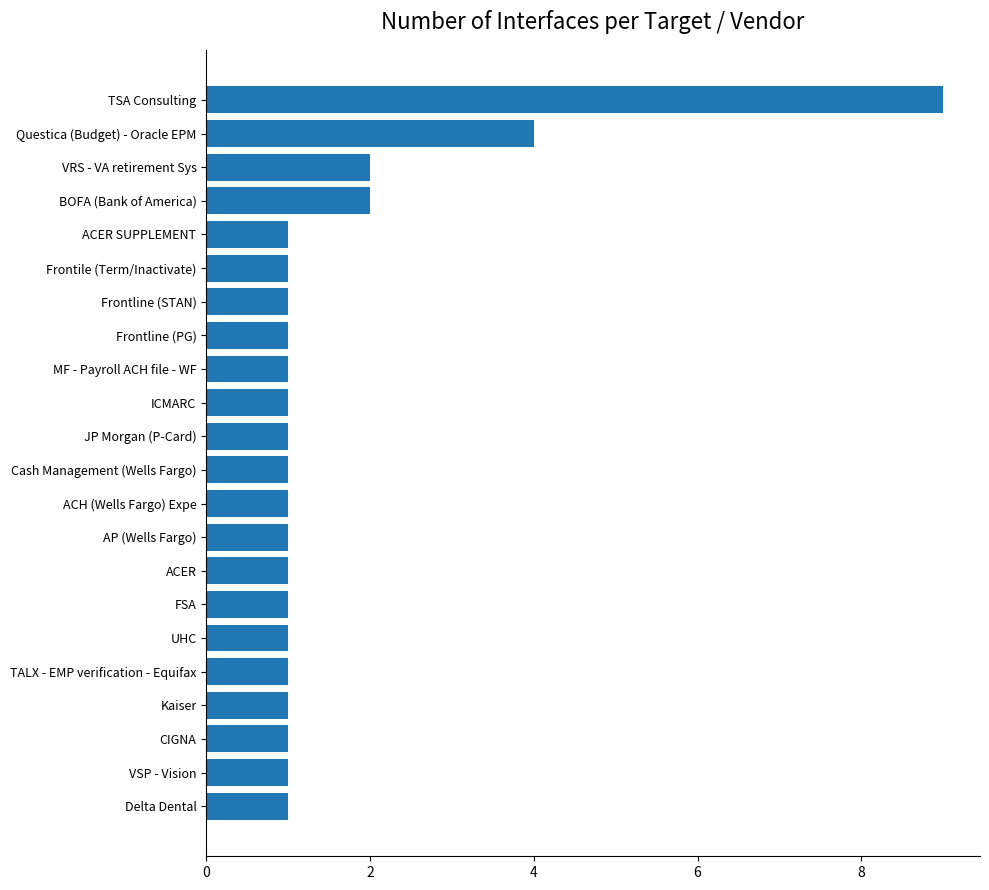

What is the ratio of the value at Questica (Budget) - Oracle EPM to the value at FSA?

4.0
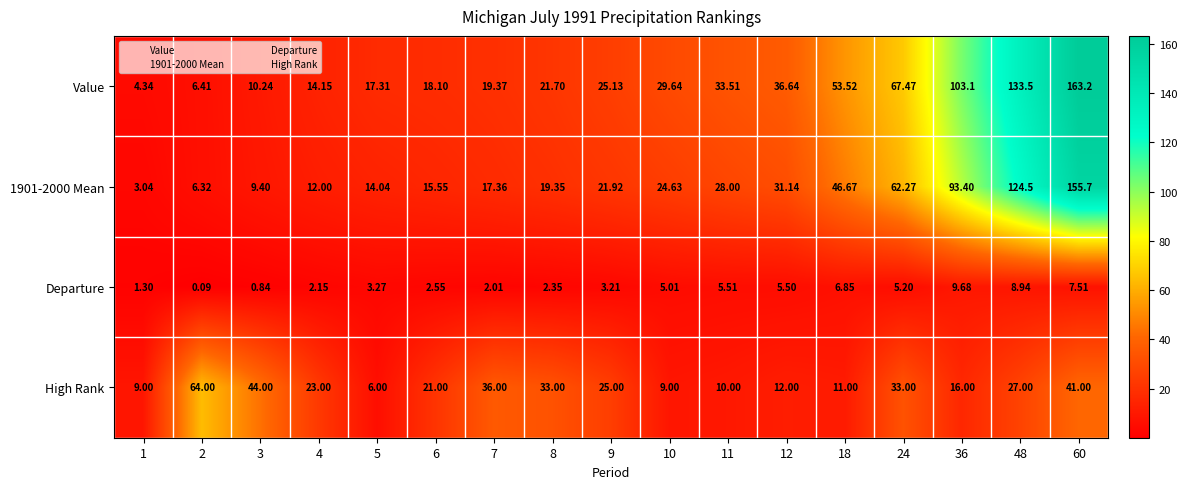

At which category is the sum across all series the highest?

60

--

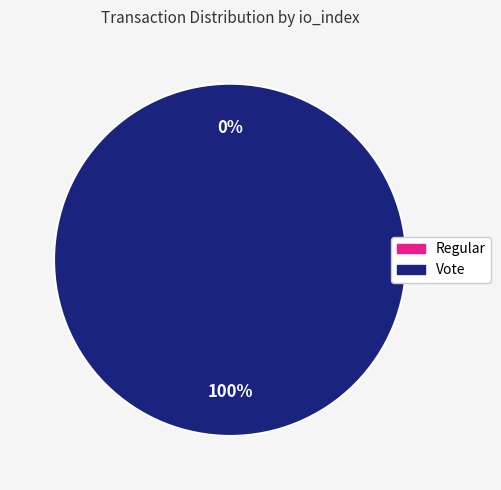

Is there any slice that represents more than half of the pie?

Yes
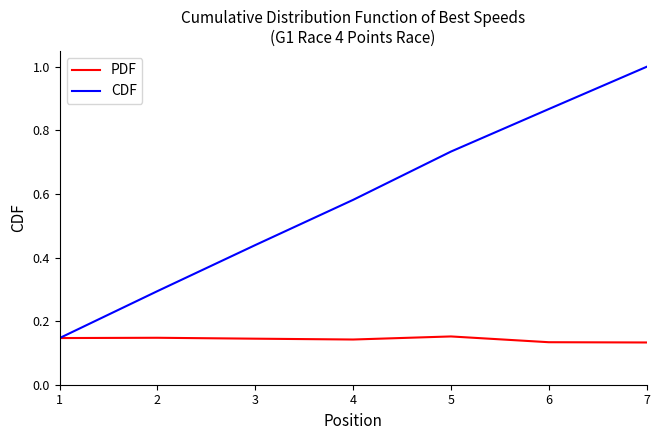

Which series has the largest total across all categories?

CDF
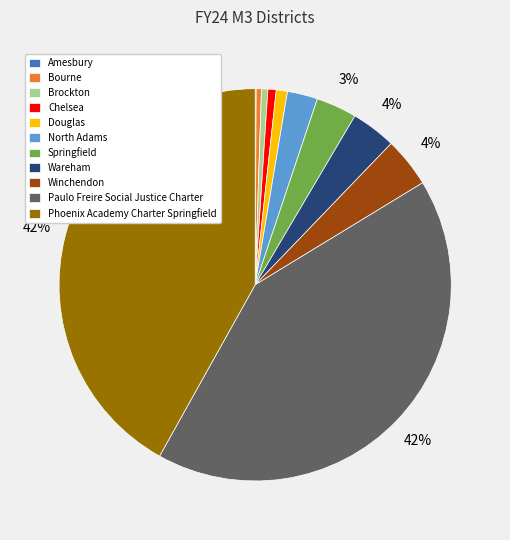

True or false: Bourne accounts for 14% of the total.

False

**Work instructions**
Turn the stretch of data from the line containing "What is the" through the line containing "At which category" into a JSON list of strings, one per line, without blank lines. Leave out the picture lines.

**Answer to the exercise**
[
  "What is the ratio of the value at Questica (Budget) - Oracle EPM to the value at FSA?",
  "4.0",
  "At which category is the sum across all series the highest?"
]